Now, as she leads me into her spare bedroom, her tears have vanished and she exudes an inner radiance. In one corner lie all the goodies she has been stockpiling for Christmas. There are myriad decorations and—in a giant Santa bag—a Lightning McQueen car and other toys.

Later, she opens a kitchen drawer to reveal a festive tablecloth and doilies. On Christmas Day, she will be joined by her father, her two daughters and their partners and her grandson. They will all bring a dish and eat together.

Ms McKinlay says she could feel the warmth at Fairstart the first time she visited; she was desperate to be given a place and elated when the phone call came to say she had been accepted.

“It is like a family—I have never felt so wanted, needed, rewarded,” Ms McKinlay said. “I feel so safe, so secure, knowing there is always someone downstairs. Only when I came here did I start to sleep again. I am going from strength to strength.”

There is much for Ms McKinlay to look forward to in 2018, too. The highlight will be a family holiday in Spain in the summer. Thrilled to have been asked, she is using the date as the deadline for coming off methadone. “I was at 85g a day and am now down to 65g,” she said. “I have a new drugs addiction worker—and she is marvellous.

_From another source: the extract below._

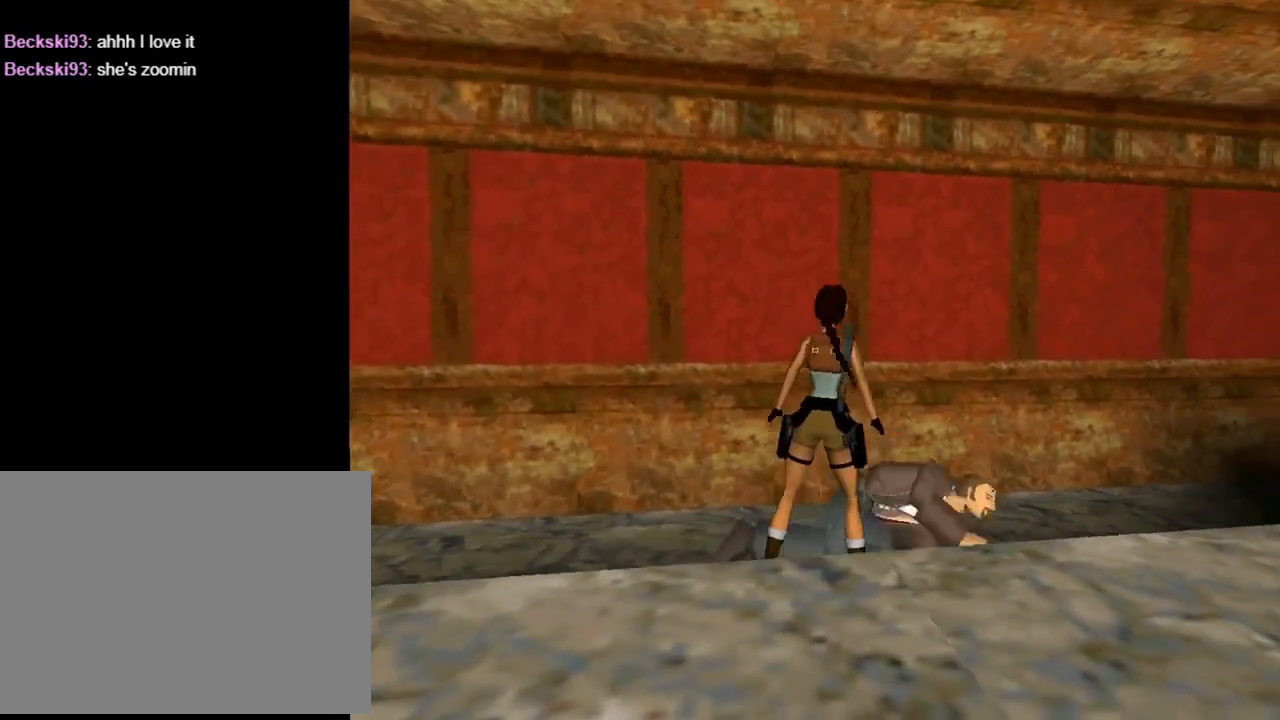
{"buttons": ["CROSS", "DPAD_UP"], "left_stick": "center", "events": [[267, "DPAD_RIGHT", "up"], [500, "DPAD_UP", "down"]]}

“She said she would keep me on 65g over Christmas because there is not as much support but in January I will go down to 50g and by July the doctor has written in my notes I will be completely off.”

Of course, not everyone at Fairstart makes as steady progress as Ms McKinlay. For others, the journey will be more stop-start and full of setbacks. It is not unusual for one of the women to be in crisis. A relapse will not automatically see the resident involved lose her tenancy; ideally the staff will work with her to help her get back on track. But a balance has to be struck between supporting the individual and protecting the others in the project.

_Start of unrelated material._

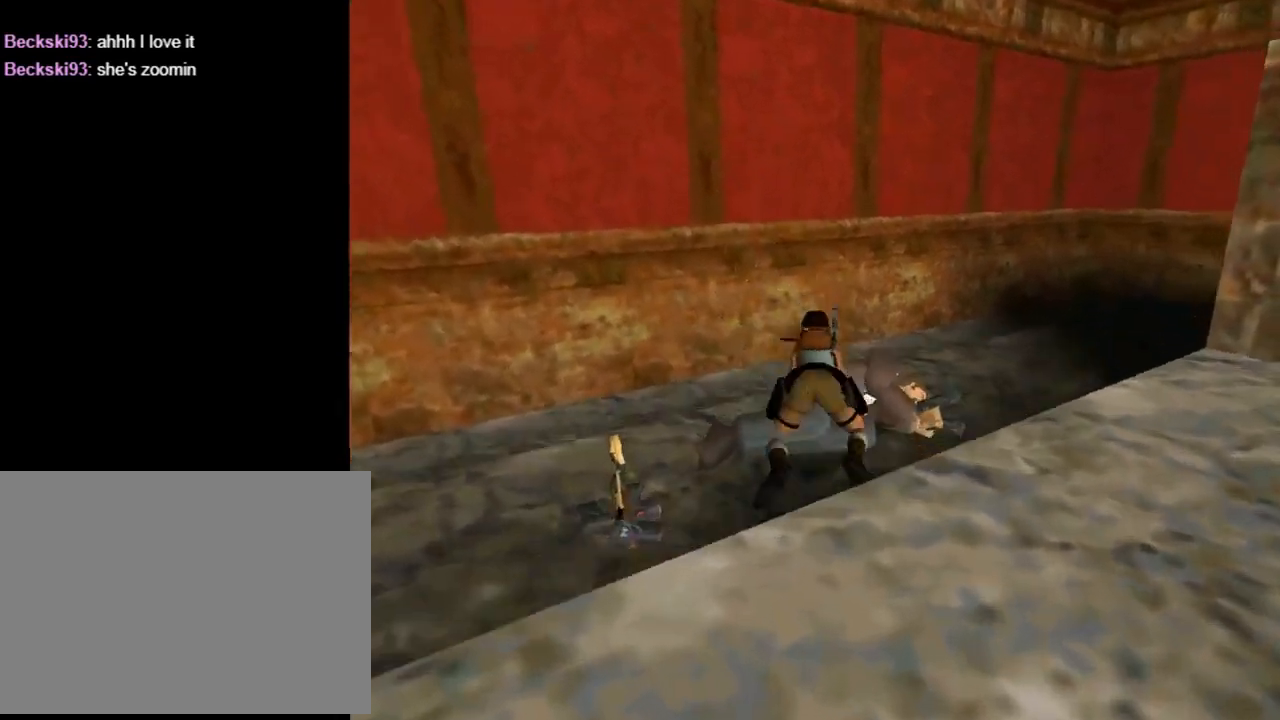
{"buttons": ["CROSS"], "left_stick": "center", "events": []}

Still, when things are going well, it is a rewarding job. “There is one woman here, and it’s been like a Mexican wave for her. She will be doing really well, and then she’ll have a relapse and the guilt she feels is terrible,” Ms Osliff Said. “She is doing well just now, partly because Jacqueline, who is so focused on her recovery, is having a good influence.

“Yesterday, this woman went out for the first time in ages. She went to the retail park and she came back with underwear and shoes that should have been £65, but she got them for £16. She had to show us everything. She was so proud and so she should have been. She said: ‘I spent my money on this’—a bra that cost £2—‘and I didn’t spend it on drink.’ That was a joy to witness.

“The therapist was in last night. She was absolutely blown away because months ago the woman looked terrible and now her hair is shining.”

A few weeks after this visit, Ms McKinlay agrees to have her photograph taken for the piece; her Christmas tree is up, her sitting room is festooned with tinsel and she is delighted because her new dentures have been fitted.

“I never thought I would feel happiness again,” she said. “I didn’t know what it meant to be happy. As long as everybody else was alright, I just went on. But I feel fantastic now. I am happy to wake up in the morning and find myself alive.”

Then, she smiles broadly, flashing her straight white teeth at the camera.